**PASSAGE SHOWN**.
::::::
AWS Database Blog
How CRED uses Amazon RDS Blue/Green Deployments at scale
CRED is a fintech platform built for India’s most creditworthy individuals. The platform enables users to manage and pay credit card bills, utility bills, rent, and other payments through a single app. CRED manages over 120 production database clusters on Amazon Relational Database Service (Amazon RDS) and Amazon Aurora, with an average switchover time of 2 minutes and a 100 percent operation success rate. Each maintenance window previously meant roughly 3 hours of coordination, risk, and degraded availability. With stringent Service Level Agreements (SLAs) and a growing cluster count, this approach was unsustainable.
In this post, you will learn how CRED built an automated orchestration framework around Amazon RDS blue/green deployments. The framework performs engine upgrades, instance scaling, storage optimization, and Change Data Capture (CDC) pipeline migration across their entire fleet. This approach achieved zero data loss incidents and zero production incidents.
Solution overview
Database engine upgrades are a routine but high-stakes operation for teams running production workloads on Amazon RDS and Amazon Aurora. Major version upgrades, instance class changes, and storage optimization all require careful planning. This is especially true when the fleet is large and the workloads are critical.
Amazon RDS Blue/Green Deployments create a staging environment that copies the production environment. The blue environment is the current production database, and the green environment is the staging environment that stays in sync through replication. You can make changes to the green environment, such as upgrading the major or minor DB engine version or changing database parameters, without affecting production workloads. For a full list of supported modifications and limitations, see Limitations and considerations for Amazon RDS blue/green deployments. When ready, you switch over the environments, typically under a minute with no data loss and no need for application changes.
::::::
**WHAT TO WORK ON**.
A) Please reproduce the CRED blog post from "Amazon RDS Blue/Green Deployments create" up to and including "for application changes.".
B) According to the CRED blog post, how many production database clusters does CRED manage on Amazon RDS and Amazon Aurora?
C) Go on with the CRED blog post, starting after its final sentence.

**INFORMATION PROVIDED**.
::::::
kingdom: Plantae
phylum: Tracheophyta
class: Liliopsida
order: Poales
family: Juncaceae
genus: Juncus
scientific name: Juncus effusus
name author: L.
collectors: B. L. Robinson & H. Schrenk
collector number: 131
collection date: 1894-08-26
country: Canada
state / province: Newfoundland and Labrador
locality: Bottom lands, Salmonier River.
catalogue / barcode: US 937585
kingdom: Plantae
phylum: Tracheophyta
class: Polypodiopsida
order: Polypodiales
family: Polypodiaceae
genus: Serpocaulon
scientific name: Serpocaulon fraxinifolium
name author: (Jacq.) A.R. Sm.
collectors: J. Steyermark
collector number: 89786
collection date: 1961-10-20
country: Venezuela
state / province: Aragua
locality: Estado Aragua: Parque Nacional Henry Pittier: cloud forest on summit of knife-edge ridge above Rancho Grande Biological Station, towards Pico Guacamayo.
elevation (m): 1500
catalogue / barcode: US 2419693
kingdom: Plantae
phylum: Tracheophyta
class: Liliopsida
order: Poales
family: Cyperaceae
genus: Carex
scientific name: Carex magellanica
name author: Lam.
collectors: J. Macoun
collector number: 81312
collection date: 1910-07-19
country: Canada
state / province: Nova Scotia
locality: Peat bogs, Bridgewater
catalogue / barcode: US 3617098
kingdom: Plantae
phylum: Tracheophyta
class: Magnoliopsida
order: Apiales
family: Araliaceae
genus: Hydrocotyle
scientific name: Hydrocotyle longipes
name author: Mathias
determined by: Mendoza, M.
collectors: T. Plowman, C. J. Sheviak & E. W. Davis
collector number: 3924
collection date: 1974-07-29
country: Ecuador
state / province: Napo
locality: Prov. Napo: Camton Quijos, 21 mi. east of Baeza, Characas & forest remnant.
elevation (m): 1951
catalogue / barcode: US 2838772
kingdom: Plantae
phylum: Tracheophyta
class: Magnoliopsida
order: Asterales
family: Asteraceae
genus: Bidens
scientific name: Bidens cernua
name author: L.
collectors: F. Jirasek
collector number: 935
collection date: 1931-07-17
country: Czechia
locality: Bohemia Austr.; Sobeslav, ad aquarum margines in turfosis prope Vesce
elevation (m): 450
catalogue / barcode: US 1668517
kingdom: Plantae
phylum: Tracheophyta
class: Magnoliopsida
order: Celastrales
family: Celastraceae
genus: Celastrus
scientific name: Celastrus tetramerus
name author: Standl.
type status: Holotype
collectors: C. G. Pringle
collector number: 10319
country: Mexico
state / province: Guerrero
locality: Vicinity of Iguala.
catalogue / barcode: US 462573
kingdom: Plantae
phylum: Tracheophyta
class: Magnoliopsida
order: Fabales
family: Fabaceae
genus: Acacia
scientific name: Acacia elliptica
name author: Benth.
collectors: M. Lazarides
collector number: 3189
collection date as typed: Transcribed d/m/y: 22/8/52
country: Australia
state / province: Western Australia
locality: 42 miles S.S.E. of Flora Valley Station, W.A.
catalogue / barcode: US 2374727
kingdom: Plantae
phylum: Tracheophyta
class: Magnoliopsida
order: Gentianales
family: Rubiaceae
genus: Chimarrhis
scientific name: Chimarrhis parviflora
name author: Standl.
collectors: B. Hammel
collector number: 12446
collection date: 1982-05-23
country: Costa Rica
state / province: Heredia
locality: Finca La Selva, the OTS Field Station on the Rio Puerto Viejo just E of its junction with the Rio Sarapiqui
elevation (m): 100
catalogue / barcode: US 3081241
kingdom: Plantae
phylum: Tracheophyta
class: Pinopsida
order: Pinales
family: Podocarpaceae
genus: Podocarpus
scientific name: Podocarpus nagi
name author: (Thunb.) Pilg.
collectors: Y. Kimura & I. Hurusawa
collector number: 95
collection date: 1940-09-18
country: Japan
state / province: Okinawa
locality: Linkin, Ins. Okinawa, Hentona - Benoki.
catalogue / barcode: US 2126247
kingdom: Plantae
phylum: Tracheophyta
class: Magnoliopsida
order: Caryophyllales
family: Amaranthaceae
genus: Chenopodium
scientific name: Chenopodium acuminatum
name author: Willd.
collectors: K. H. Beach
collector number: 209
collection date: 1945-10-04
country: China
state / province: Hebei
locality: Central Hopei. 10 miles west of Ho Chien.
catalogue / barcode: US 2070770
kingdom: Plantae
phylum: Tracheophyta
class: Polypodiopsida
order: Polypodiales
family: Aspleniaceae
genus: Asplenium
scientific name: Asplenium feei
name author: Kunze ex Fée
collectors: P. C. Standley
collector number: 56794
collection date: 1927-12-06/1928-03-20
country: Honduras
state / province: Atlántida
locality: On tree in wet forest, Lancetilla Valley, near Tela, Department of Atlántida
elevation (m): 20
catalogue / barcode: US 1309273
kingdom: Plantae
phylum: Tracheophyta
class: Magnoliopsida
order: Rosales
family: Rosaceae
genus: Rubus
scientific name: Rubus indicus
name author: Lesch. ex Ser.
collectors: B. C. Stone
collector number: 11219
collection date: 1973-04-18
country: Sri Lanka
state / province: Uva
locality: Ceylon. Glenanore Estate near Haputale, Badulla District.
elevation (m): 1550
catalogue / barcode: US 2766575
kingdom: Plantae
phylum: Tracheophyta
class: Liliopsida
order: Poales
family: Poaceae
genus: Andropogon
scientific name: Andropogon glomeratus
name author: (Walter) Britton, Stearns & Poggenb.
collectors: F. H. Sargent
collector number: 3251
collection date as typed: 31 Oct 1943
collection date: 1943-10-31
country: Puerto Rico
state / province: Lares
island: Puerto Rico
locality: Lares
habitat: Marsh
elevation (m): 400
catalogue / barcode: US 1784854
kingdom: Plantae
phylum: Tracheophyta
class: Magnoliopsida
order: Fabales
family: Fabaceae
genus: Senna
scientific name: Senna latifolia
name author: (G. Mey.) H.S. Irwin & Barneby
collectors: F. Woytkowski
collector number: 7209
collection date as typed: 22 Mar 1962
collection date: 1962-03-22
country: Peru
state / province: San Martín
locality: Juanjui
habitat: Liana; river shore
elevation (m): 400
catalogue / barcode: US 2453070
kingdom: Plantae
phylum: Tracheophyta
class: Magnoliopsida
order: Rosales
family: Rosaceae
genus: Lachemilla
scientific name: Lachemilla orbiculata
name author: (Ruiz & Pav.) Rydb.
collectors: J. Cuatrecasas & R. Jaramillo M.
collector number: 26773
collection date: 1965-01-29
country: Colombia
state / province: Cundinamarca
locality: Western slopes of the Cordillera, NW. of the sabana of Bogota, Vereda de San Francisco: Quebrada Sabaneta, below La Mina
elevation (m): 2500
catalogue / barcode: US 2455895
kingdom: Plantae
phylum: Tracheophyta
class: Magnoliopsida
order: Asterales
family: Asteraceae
::::::
**ANSWERS TO THE TASKS**.
A)
Amazon RDS Blue/Green Deployments create a staging environment that copies the production environment. The blue environment is the current production database, and the green environment is the staging environment that stays in sync through replication. You can make changes to the green environment, such as upgrading the major or minor DB engine version or changing database parameters, without affecting production workloads. For a full list of supported modifications and limitations, see Limitations and considerations for Amazon RDS blue/green deployments. When ready, you switch over the environments, typically under a minute with no data loss and no need for application changes.

B) Over 120.

C)
CRED’s infrastructure spans multiple AWS accounts serving diverse production workloads with varying performance and availability requirements. Traditional database maintenance, in-place modifications with extended maintenance windows, proved inadequate at this scale. The team needed a systematic, automated approach that could handle database engine version upgrades across MySQL variants, instance upscaling and downscaling, storage shrinkage following data archival operations, large table alterations, and active CDC pipelines using AWS Database Migration Service (AWS DMS) and Debezium (an open source change data capture platform).
To address this, CRED built a blue/green deployment architecture with the following components:
- Blue environment — the current production database serving live traffic.
- Green environment — the new target database with required changes.
- Validation framework — an automated testing suite that verifies green environment readiness.
- CDC pipeline management — AWS DMS and Debezium checkpoint tracking.
- Switchover orchestration — coordinated Domain Name System (DNS), application configuration, and database role transitions.
- Rollback mechanism — reverse replication for rapid recovery.
The automation framework
At the center of this architecture is an internal automation framework that uses the AWS API to run parallel operations, manage state transitions, and provide intelligent decision-making throughout the deployment lifecycle. The framework consists of 6 modules:
- Parallel AWS API orchestration — Executes blue/green switchover operations in parallel across multiple database instances using the AWS SDK, reducing total operation time from hours to minutes.
- Real-time metrics validation — Continuously monitors and validates critical metrics during switchover: replication lag, connection counts, query latency, error rates, and throughput.
- Checkpoint management — Captures and stores checkpoint information from blue/green switchover events, including database position markers, replication coordinates, and transaction IDs.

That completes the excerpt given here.